Surface Plates Information
Surface plates provide a precision reference surface for layout, checking, machining, and gaging work. A surface plate is a solid, flat table used to gage the accuracy of a plane surface in:
- tool setting
- inspection activities
Two types of surface plates can be used: a granite surface plate or a cast iron surface plate. Granite is considered the best material for surface plates because its properties (e.g., surface hardness, low thermal expansion, no rust or corrosion, little warping, longer wear life) result in very accurate, stable, and precise surfaces. Surface plates should be mounted onto a comparator stand (a very stable cast iron base and an upright column with a mounting bracket for fine adjustments) for precise measurements. Gaging accessories and layout and marking tools may be needed for:
- dimensional measurement
- other machine shop applications
Two key specifications that define the accuracy of surface plates are repeatability and flatness. Repeatability is a measure of local area flatness. It states that a measure taken from anywhere on the surface plate will repeat across the plate within the stated tolerance. The flatness of a plate means that all points on the surface are contained within two parallel planes: the base plane and the roof plane. Both flatness and repeatability are critical for accurate measurements and are rated by federal specification GGG-P-463c.

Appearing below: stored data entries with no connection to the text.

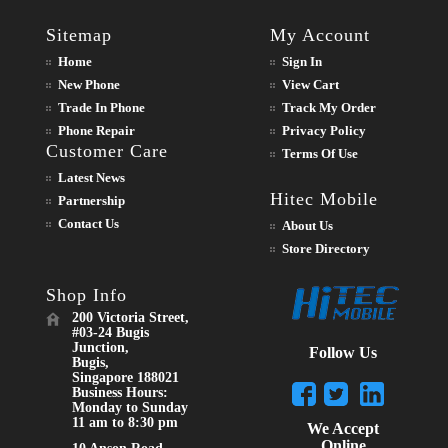
Sitemap
My Account
Home
Sign In
New Phone
View Cart
Trade In Phone
Track My Order
Phone Repair
Privacy Policy
Customer Care
Terms Of Use
Latest News
Hitec Mobile
Partnership
Contact Us
About Us
Store Directory
Shop Info
200 Victoria Street,
#03-24 Bugis
Junction,
Follow Us
Bugis,
Singapore 188021
Business Hours:
Monday to Sunday
11 am to 8:30 pm
We Accept
Online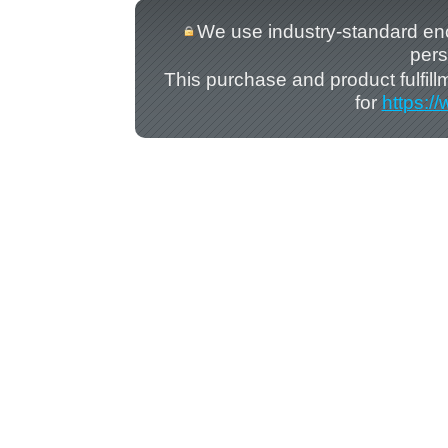
We use industry-standard encry
pers
This purchase and product fulfil
for
https:/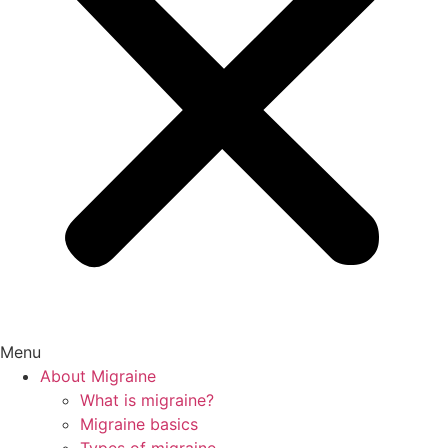
Menu
About Migraine
What is migraine?
Migraine basics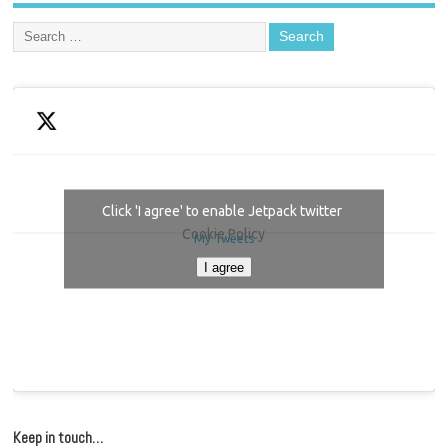
Click 'I agree' to enable Jetpack twitter
Cookie Policy
My Tweets
I agree
Keep in touch…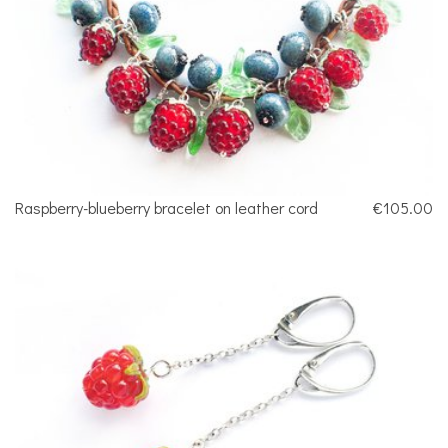
Raspberry-blueberry bracelet on leather cord
€105.00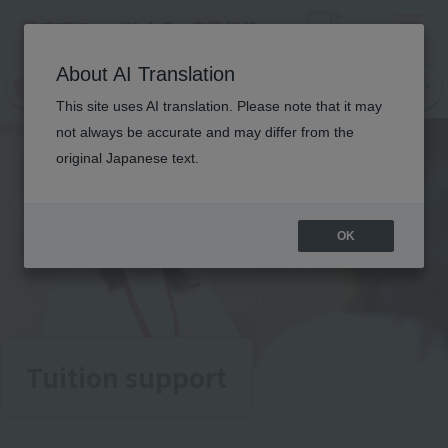
Menu
On LINE
About AI Translation
open
Request
Request
campus
information
information
This site uses AI translation. Please note that it may
not always be accurate and may differ from the
original Japanese text.
OK
Tuition support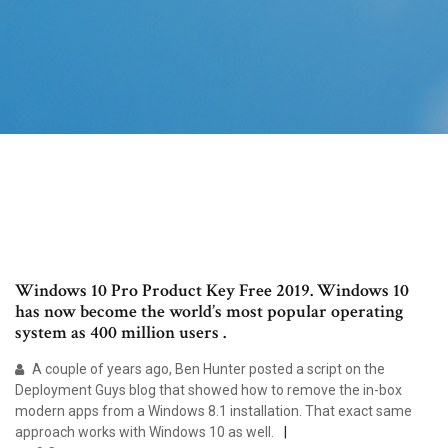
Windows 10 Pro Product Key Free 2019. Windows 10
has now become the world’s most popular operating
system as 400 million users .
A couple of years ago, Ben Hunter posted a script on the
Deployment Guys blog that showed how to remove the in-box
modern apps from a Windows 8.1 installation. That exact same
approach works with Windows 10 as well.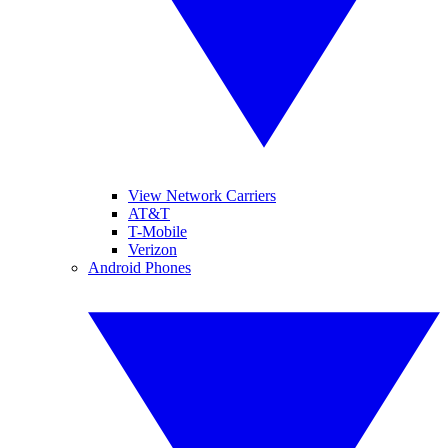
View Network Carriers
AT&T
T-Mobile
Verizon
Android Phones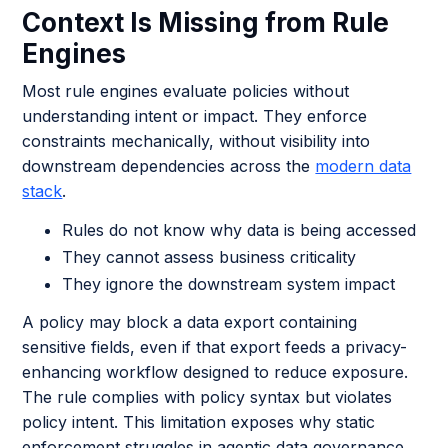
Context Is Missing from Rule
Engines
Most rule engines evaluate policies without
understanding intent or impact. They enforce
constraints mechanically, without visibility into
downstream dependencies across the
modern data
stack
.
Rules do not know why data is being accessed
They cannot assess business criticality
They ignore the downstream system impact
A policy may block a data export containing
sensitive fields, even if that export feeds a privacy-
enhancing workflow designed to reduce exposure.
The rule complies with policy syntax but violates
policy intent. This limitation exposes why static
enforcement struggles in agentic data governance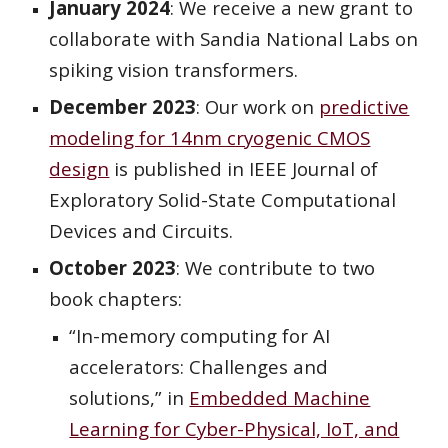
January 2024
: We receive a new grant to
collaborate with Sandia National Labs on
spiking vision transformers.
December 2023
: Our work on
predictive
modeling for 14nm cryogenic CMOS
design
is published in IEEE Journal of
Exploratory Solid-State Computational
Devices and Circuits.
October 2023
: We contribute to two
book chapters:
“In-memory computing for AI
accelerators: Challenges and
solutions,” in
Embedded Machine
Learning for Cyber-Physical, IoT, and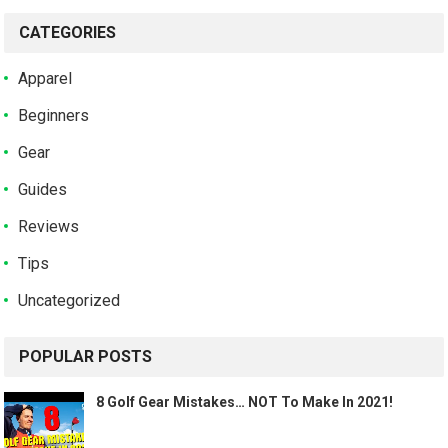
CATEGORIES
Apparel
Beginners
Gear
Guides
Reviews
Tips
Uncategorized
POPULAR POSTS
8 Golf Gear Mistakes… NOT To Make In 2021!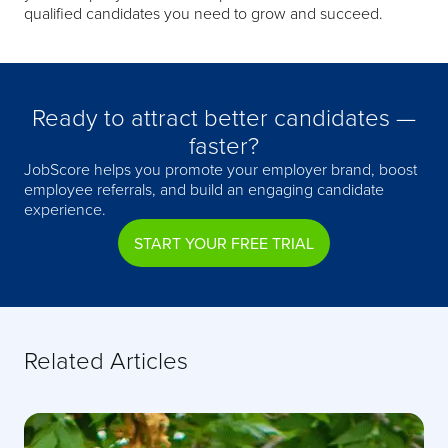
qualified candidates you need to grow and succeed.
Ready to attract better candidates —
faster?
JobScore helps you promote your employer brand, boost
employee referrals, and build an engaging candidate
experience.
START YOUR FREE TRIAL
Related Articles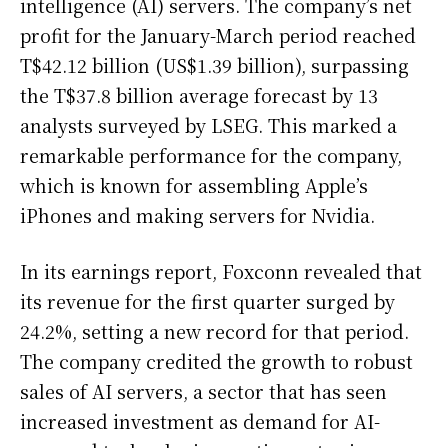
intelligence (AI) servers. The company’s net
profit for the January-March period reached
T$42.12 billion (US$1.39 billion), surpassing
the T$37.8 billion average forecast by 13
analysts surveyed by LSEG. This marked a
remarkable performance for the company,
which is known for assembling Apple’s
iPhones and making servers for Nvidia.
In its earnings report, Foxconn revealed that
its revenue for the first quarter surged by
24.2%, setting a new record for that period.
The company credited the growth to robust
sales of AI servers, a sector that has seen
increased investment as demand for AI-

As manufacturing and engineering specifications require ever-tighter tolerances for shop tools, precise measurements and tool setting has become critical in a wide variety of industries from the local machine shop to aerospace manufacturers. The most common surface plate sizes are 18 x 24 in., 24 x 36 in., 36 x 48 in., and 48 x 72 in. However, surface plates can be custom built to any size, depending on application requirements. Surface plates must be calibrated and resurfaced at regular intervals. Without calibration, the smallest degree of wear on a surface plate can affect its accuracy.